The Pentagon is planning to work more with Australia on its new rapid technology experimentation campaign, the department’s chief technology officer said Wednesday, with an aim to conduct prototype assessments in the country in 2024 and 2025.

Heidi Shyu, under secretary of defense for research and engineering, told reporters the effort to expand collaboration on the Rapid Defense Experimentation Reserve (RDER) program follows Australia’s involvement in a Technology Readiness Experiment (T-REX) last year.
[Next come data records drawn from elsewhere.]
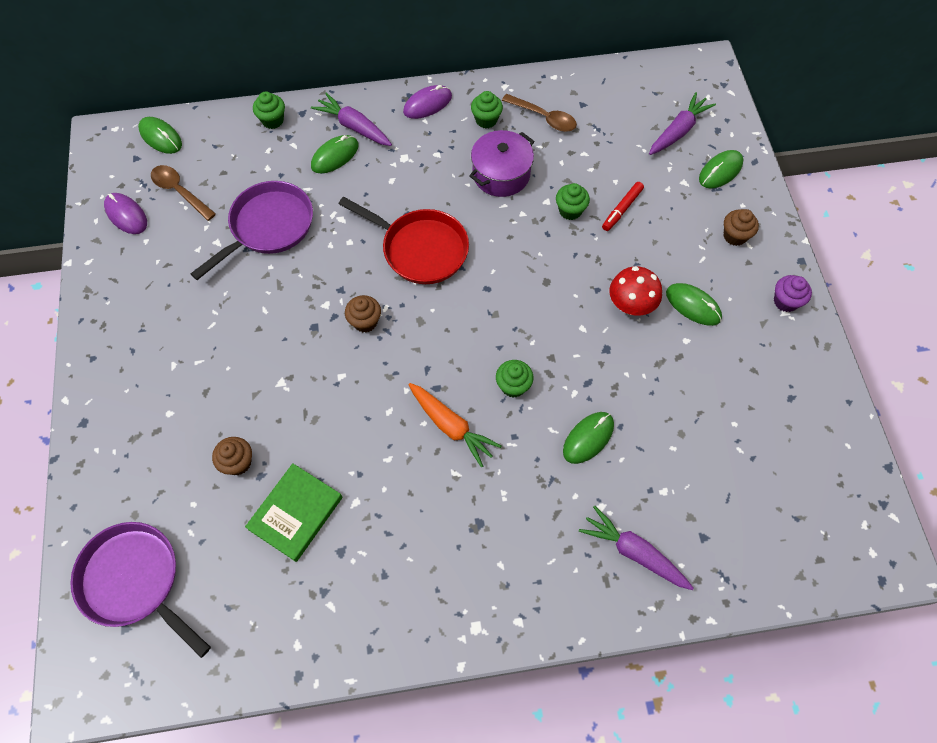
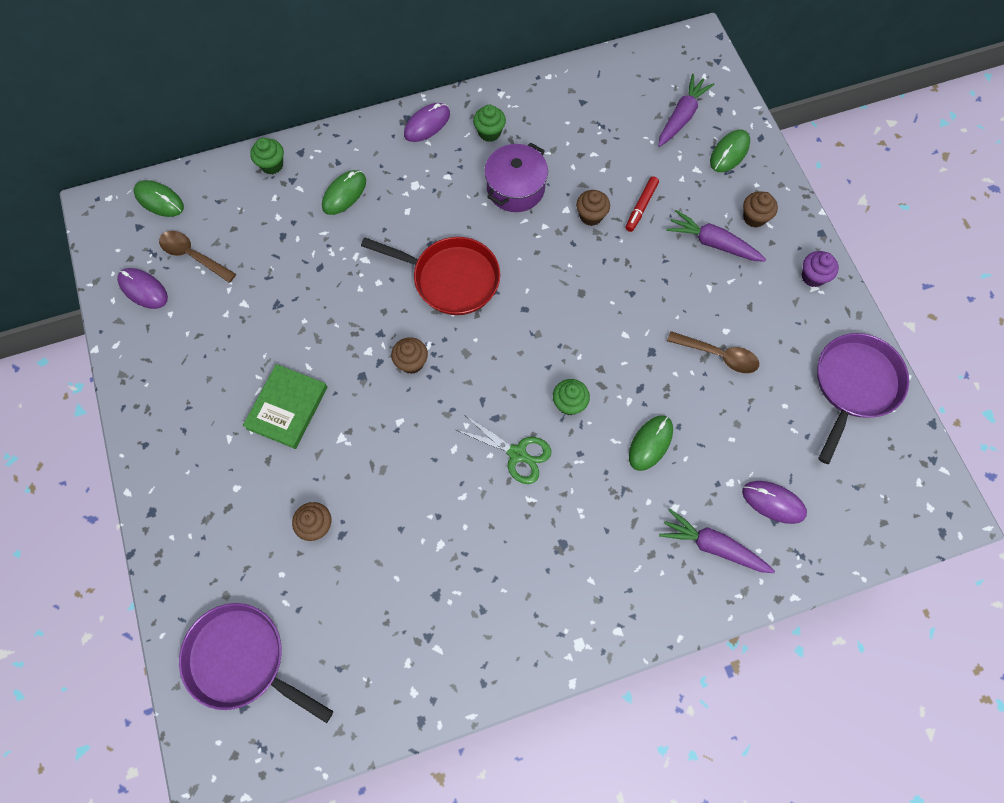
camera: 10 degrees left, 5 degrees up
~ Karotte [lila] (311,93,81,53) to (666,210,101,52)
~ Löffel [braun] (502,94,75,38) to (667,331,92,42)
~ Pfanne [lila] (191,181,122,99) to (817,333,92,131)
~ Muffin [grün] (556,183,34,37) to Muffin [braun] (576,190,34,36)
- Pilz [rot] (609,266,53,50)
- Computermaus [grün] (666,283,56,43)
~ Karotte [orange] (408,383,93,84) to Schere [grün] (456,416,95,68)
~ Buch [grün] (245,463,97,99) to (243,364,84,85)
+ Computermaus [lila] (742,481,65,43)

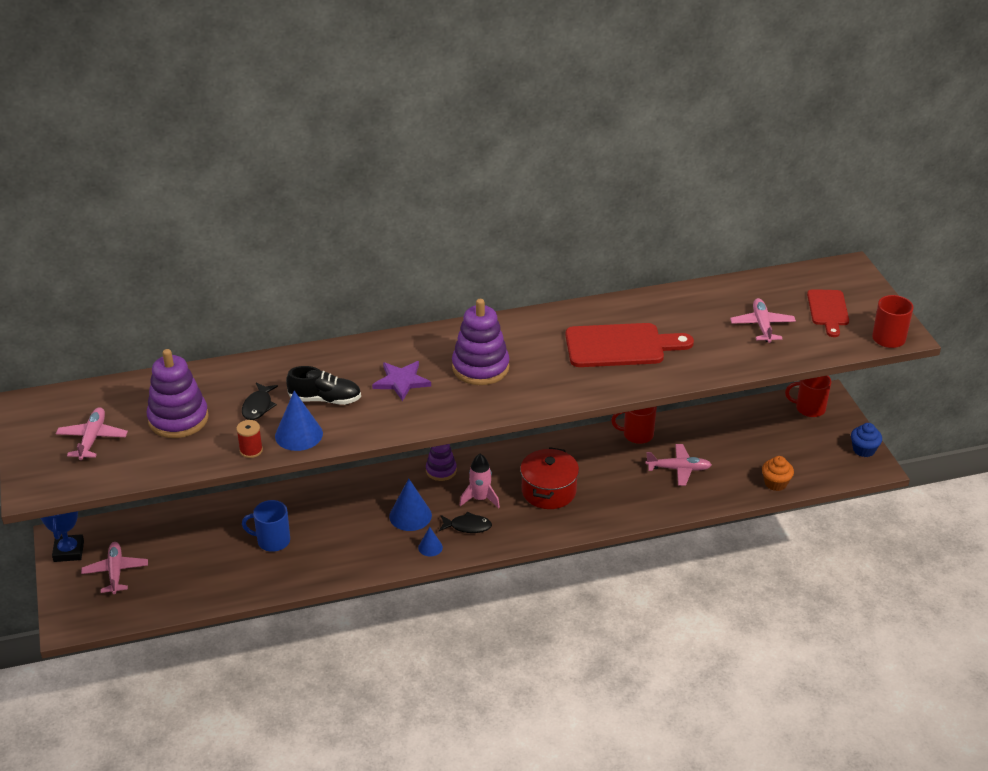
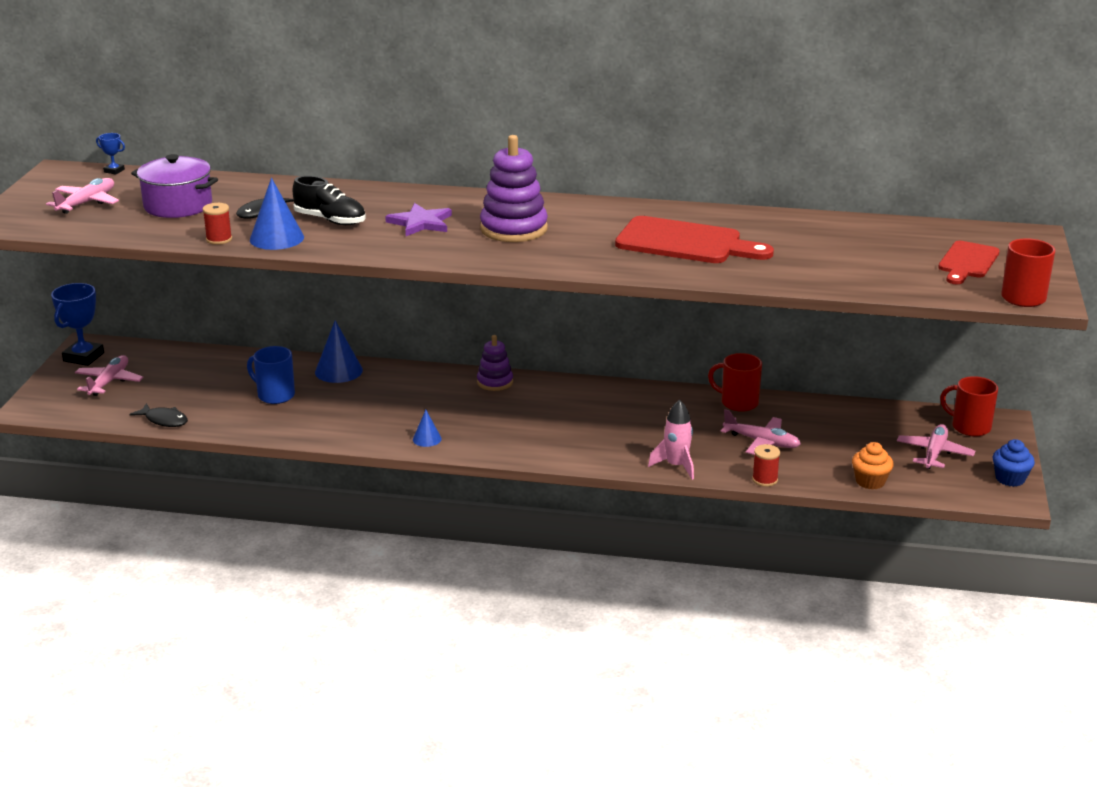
camera: 25 degrees right, 10 degrees down
~ Flugzeug [rosa] (730,298,66,45) to (897,424,78,45)
~ Stapelspielzeug [lila] (147,349,62,89) to Kochtopf [lila] (131,154,87,64)
- Kochtopf [rot] (520,447,59,62)
~ Rakete [rosa] (460,454,40,54) to (648,400,46,80)
~ Kegel [blau] (389,479,43,52) to (315,320,48,63)
~ Fisch [schwarz] (439,512,53,21) to (130,403,58,24)
+ Pokal [blau] (96,133,29,42)
+ Garnrolle [rot] (752,444,28,43)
Under Secretary of Defense for Research and Engineering Heidi Shyu (from right) asks a question to Naval Undersea Warfare Center Division Newport Commanding Officer Capt. Chad Hennings during a briefing held at Division Newport on June 21, 2022. Photo by Richard Allen, Naval Undersea Warfare Center Division Newport

“Right after that [event], our key leads flew down to Australia to witness their Autonomous Warrior experimentation. We’re in the process of planning integrated experimentation. We’re literally going to do a T-REX in Australia. So this is all the cool stuff we have ongoing and this will eventually lead to one of the RDER experimentations in Australia,” Shyu told the press following her remarks at the Potomac Officers Club’s R&D Summit in Alexandria, Va.

The RDER effort, which Shyu started in the summer of 2021, is an experimentation campaign to bring in promising technologies that could help address joint warfighting capability gaps.

Shyu told reporters the T-REX last year to assess technologies with the National Guard at Camp Atterbury in Indiana included involvement from both Australia and the United Kingdom, with DoD then taking prototypes that showed success for further experimentation during the Northern Edge exercise.

“The RDER process draws upon the strength of iterative feedback loops between warfighters and technologists throughout the testing and experimentation phase,” Shyu said. 

Shyu on Wednesday said the RDER experimentation sprints will help accelerate technology prototyping efforts in some cases “by two to four years” compared to the traditional capability development process. 

The Pentagon’s Deputy’s Action Management Group (DMAG) — which brings together the four-star leaders of the military services, combatant commands and joint staff and is led by the deputy defense secretary and Joint Chiefs Vice Chairman — met last fall to discuss moving forward on prototypes that showed success and promising military utility during over the previous year (Defense Daily, Aug. 30). 

The DMAG was “highly successful,” according to Shyu, who said there is work now to build in funding plans in the services’ five-year budgeting projections and DoD plans to hold another such meeting this fall to consider promising technologies assessed over the next year’s experimentation events.

While details have not been provided on specific prototypes, Shyu noted during her remarks on Wednesday that capability areas RDER has looked to address include Counter-Command, Control, Computing, Communications, Cyber, Intelligence, Surveillance, Reconnaissance and Targeting, or C-C5ISRT, contested logistics, joint fires, command and control and information advantage.

The new AUKUS trilateral security agreement between the U.S., U.K. and Australia includes an initiative, dubbed Pillar 2, focused on increasing cooperation on technologies like artificial intelligence, unmanned systems, cybersecurity and space systems.

In December, the defense ministers of the AUKUS partnership countries committed to several activities and timelines for cooperation on Pillar 2 of the partnership, including a series of experiments for autonomous maritime systems (Defense Daily, Dec. 4, 2023).